* [TASK DIRECTIONS] For the material below, the expected output is exactly the lines between the line holding "(555, 461) none" and the line holding "[723,81,892,96] --env-file=./config/.env ->", inclusive, with pictures left out.

MATERIAL FOR THIS EXERCISE START

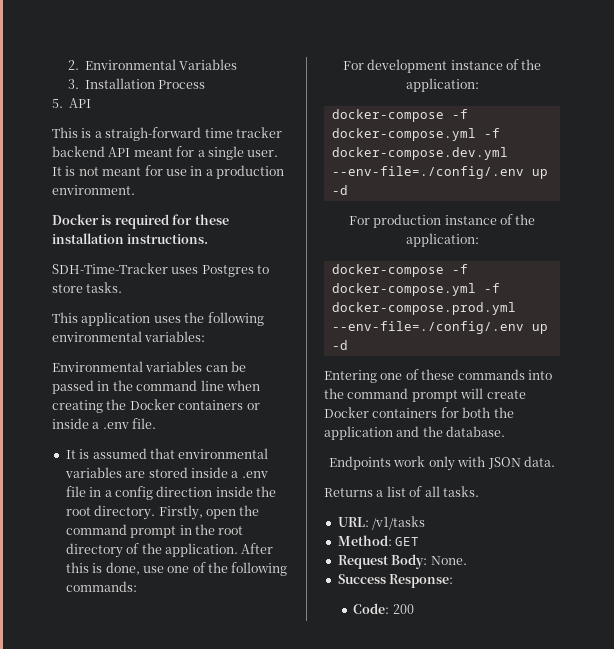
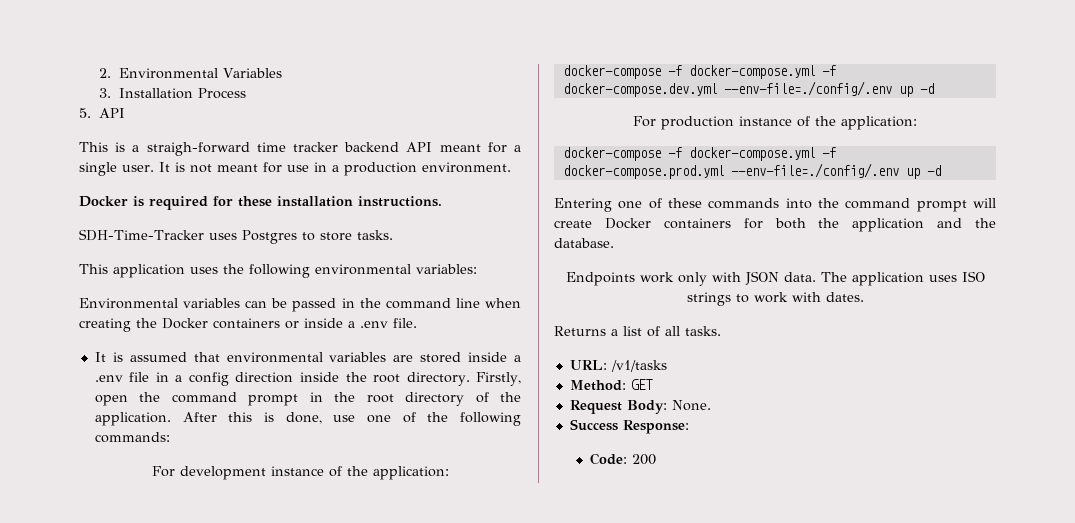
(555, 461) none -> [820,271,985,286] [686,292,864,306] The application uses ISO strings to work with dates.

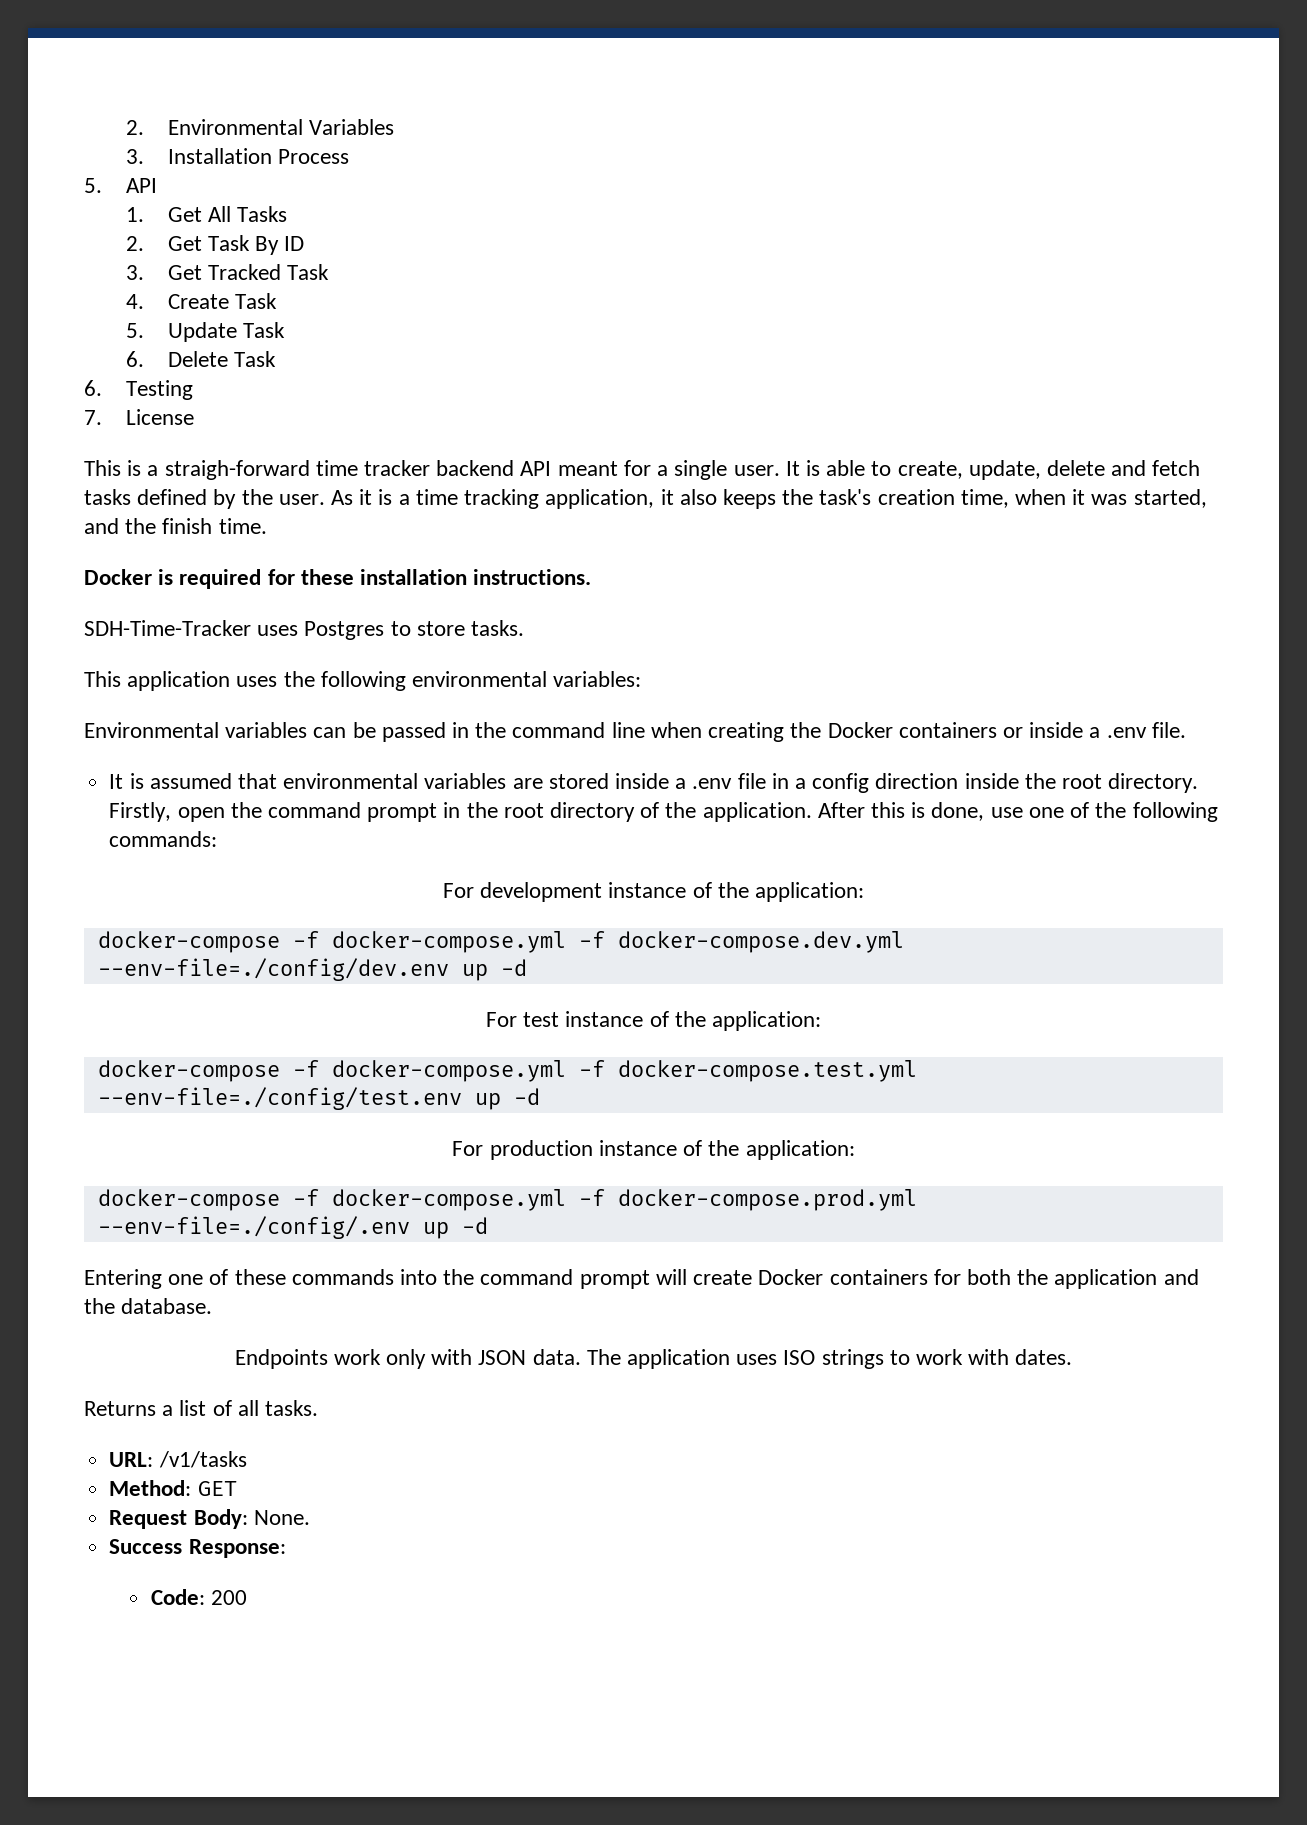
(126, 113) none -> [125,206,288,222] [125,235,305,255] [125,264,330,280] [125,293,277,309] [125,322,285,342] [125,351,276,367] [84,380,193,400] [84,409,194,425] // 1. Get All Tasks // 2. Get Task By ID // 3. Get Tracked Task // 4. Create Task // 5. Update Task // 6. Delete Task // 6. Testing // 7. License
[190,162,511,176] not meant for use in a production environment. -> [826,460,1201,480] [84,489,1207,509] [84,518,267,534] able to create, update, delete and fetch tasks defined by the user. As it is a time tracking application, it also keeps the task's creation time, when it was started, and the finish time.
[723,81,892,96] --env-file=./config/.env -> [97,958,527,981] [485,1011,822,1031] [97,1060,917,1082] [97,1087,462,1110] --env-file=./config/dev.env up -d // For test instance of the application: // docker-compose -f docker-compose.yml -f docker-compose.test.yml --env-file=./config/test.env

MATERIAL FOR THIS EXERCISE END
MATERIAL FOR THIS EXERCISE START

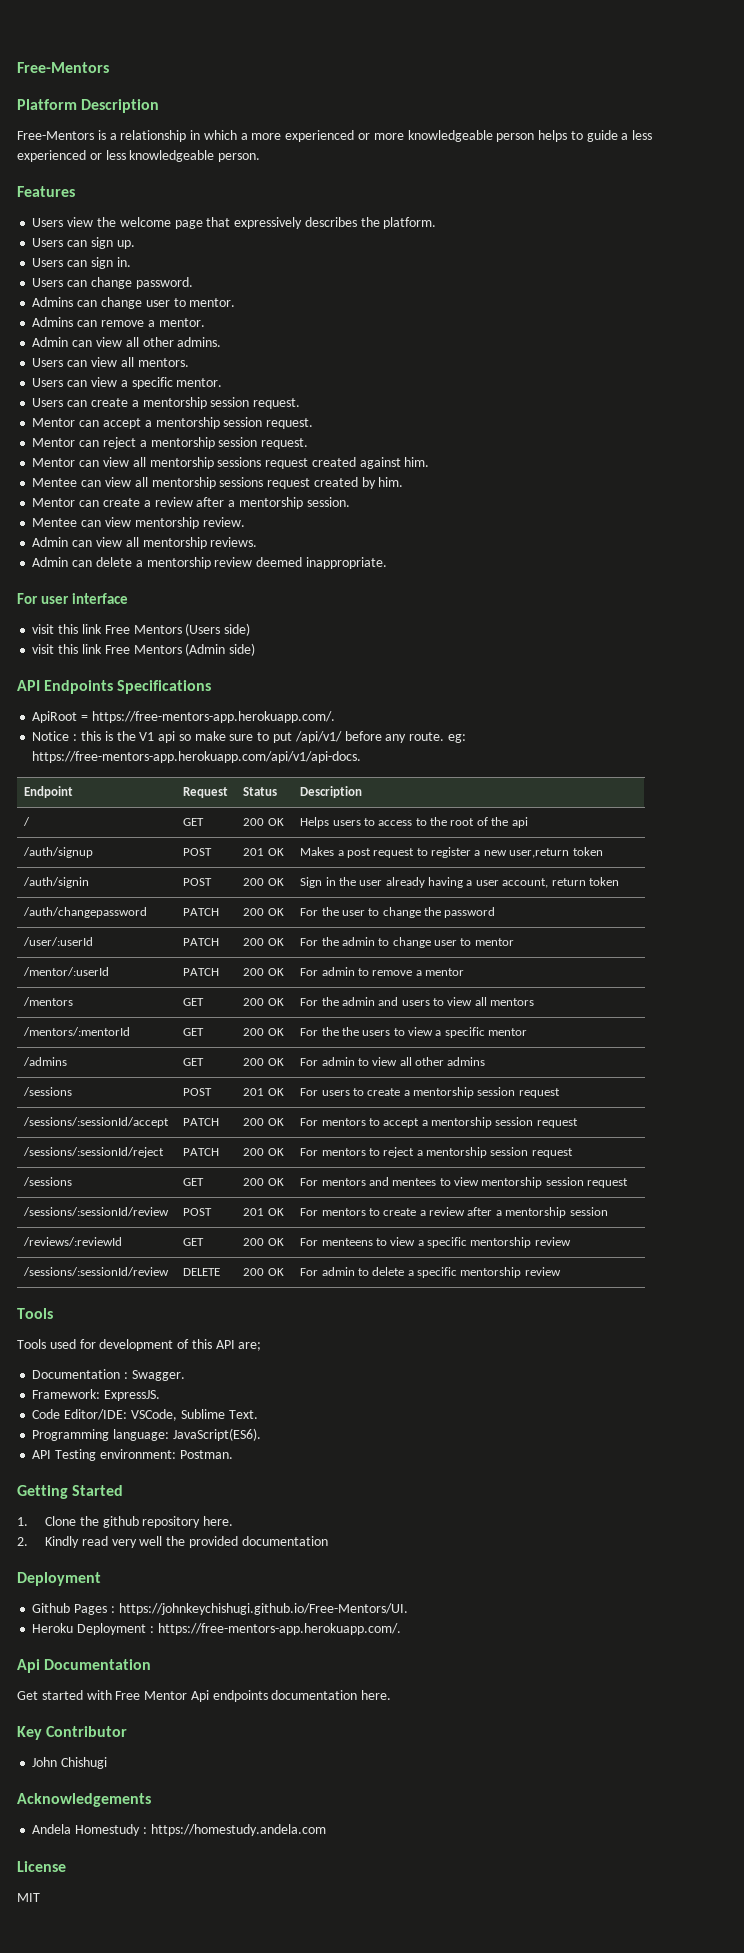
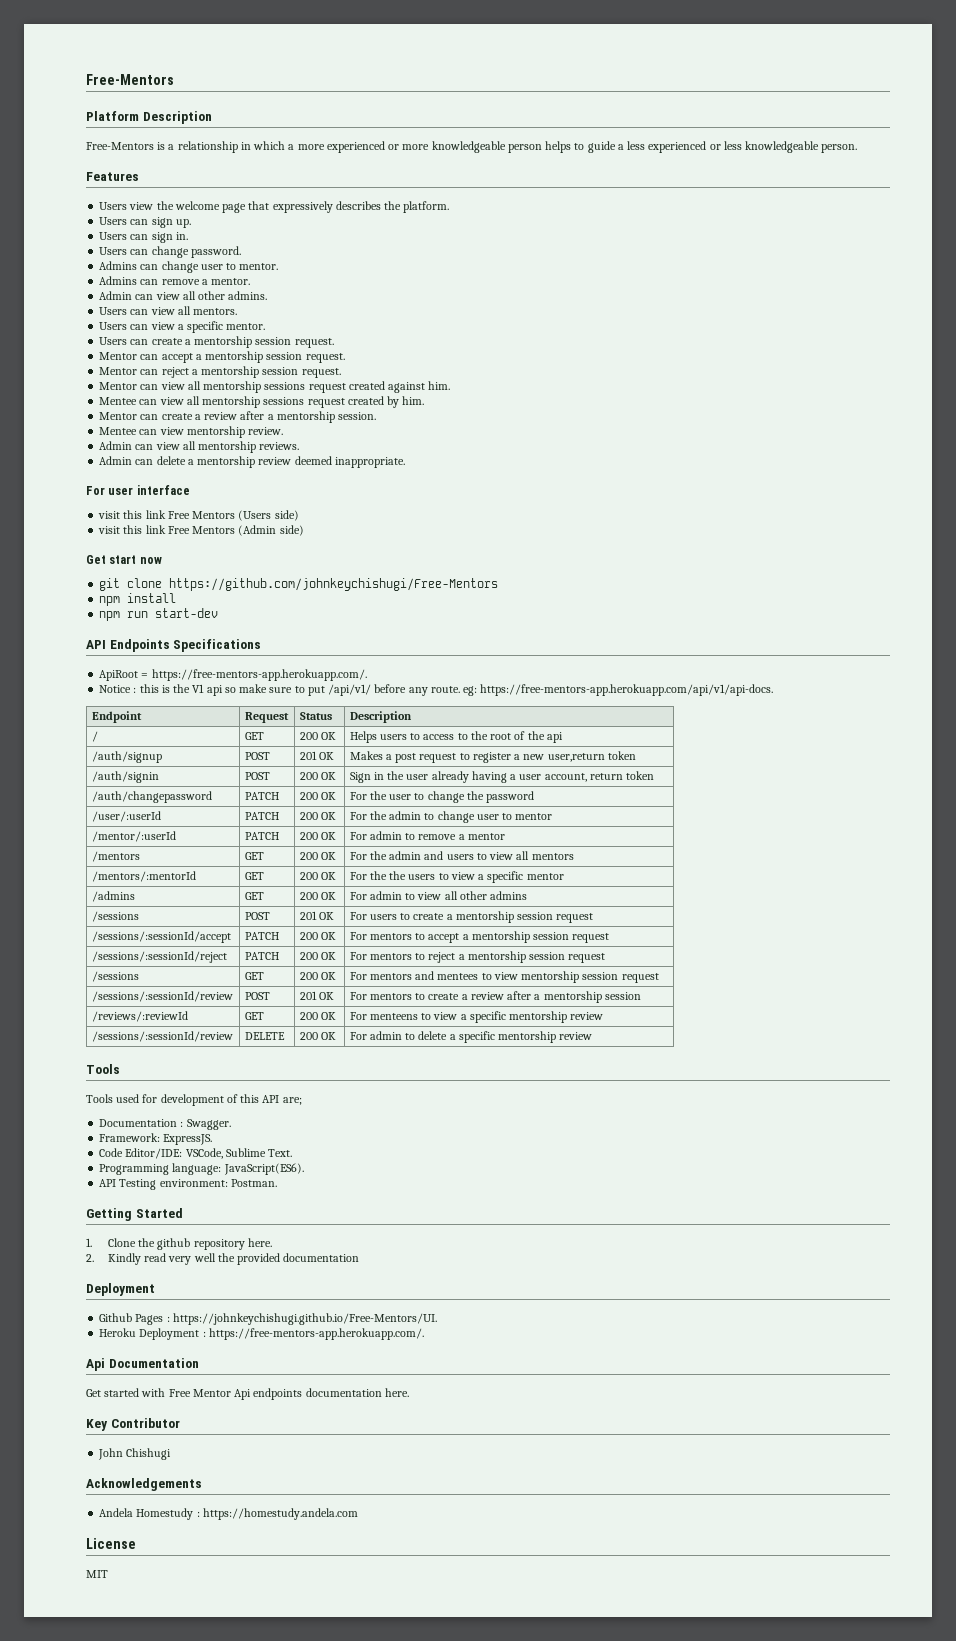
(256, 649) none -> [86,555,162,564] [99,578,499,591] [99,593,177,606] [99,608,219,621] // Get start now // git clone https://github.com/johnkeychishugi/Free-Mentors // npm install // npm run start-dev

MATERIAL FOR THIS EXERCISE END
MATERIAL FOR THIS EXERCISE START

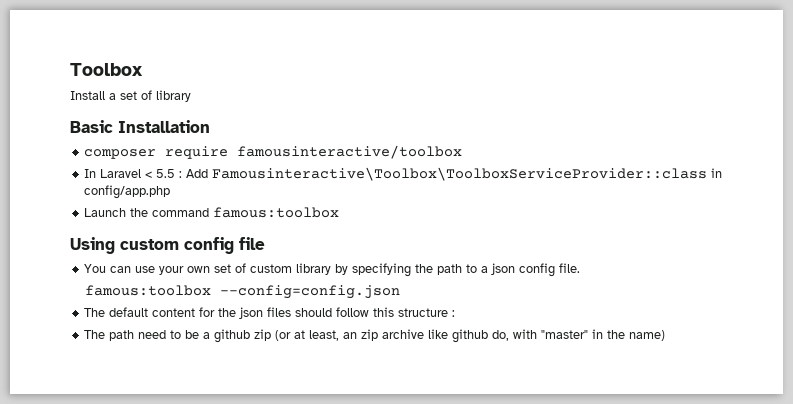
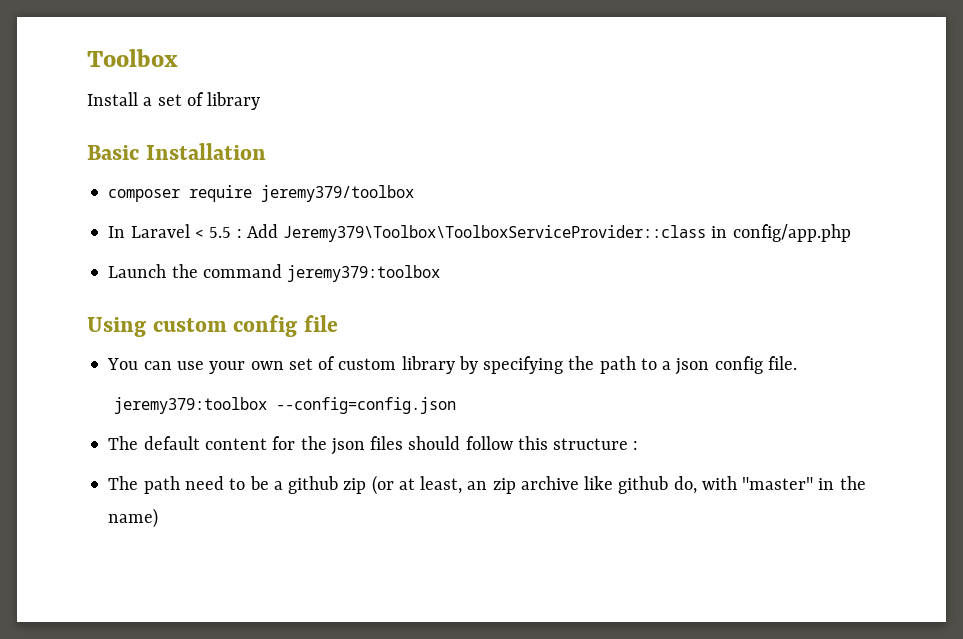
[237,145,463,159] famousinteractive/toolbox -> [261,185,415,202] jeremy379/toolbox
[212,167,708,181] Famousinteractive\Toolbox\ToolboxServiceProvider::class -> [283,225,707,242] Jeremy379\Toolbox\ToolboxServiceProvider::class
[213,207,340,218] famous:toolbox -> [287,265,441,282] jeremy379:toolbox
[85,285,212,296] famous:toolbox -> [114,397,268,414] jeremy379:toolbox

MATERIAL FOR THIS EXERCISE END

* [WRITTEN ANSWER]
(555, 461) none -> [820,271,985,286] [686,292,864,306] The application uses ISO strings to work with dates.

(126, 113) none -> [125,206,288,222] [125,235,305,255] [125,264,330,280] [125,293,277,309] [125,322,285,342] [125,351,276,367] [84,380,193,400] [84,409,194,425] // 1. Get All Tasks // 2. Get Task By ID // 3. Get Tracked Task // 4. Create Task // 5. Update Task // 6. Delete Task // 6. Testing // 7. License
[190,162,511,176] not meant for use in a production environment. -> [826,460,1201,480] [84,489,1207,509] [84,518,267,534] able to create, update, delete and fetch tasks defined by the user. As it is a time tracking application, it also keeps the task's creation time, when it was started, and the finish time.
[723,81,892,96] --env-file=./config/.env -> [97,958,527,981] [485,1011,822,1031] [97,1060,917,1082] [97,1087,462,1110] --env-file=./config/dev.env up -d // For test instance of the application: // docker-compose -f docker-compose.yml -f docker-compose.test.yml --env-file=./config/test.env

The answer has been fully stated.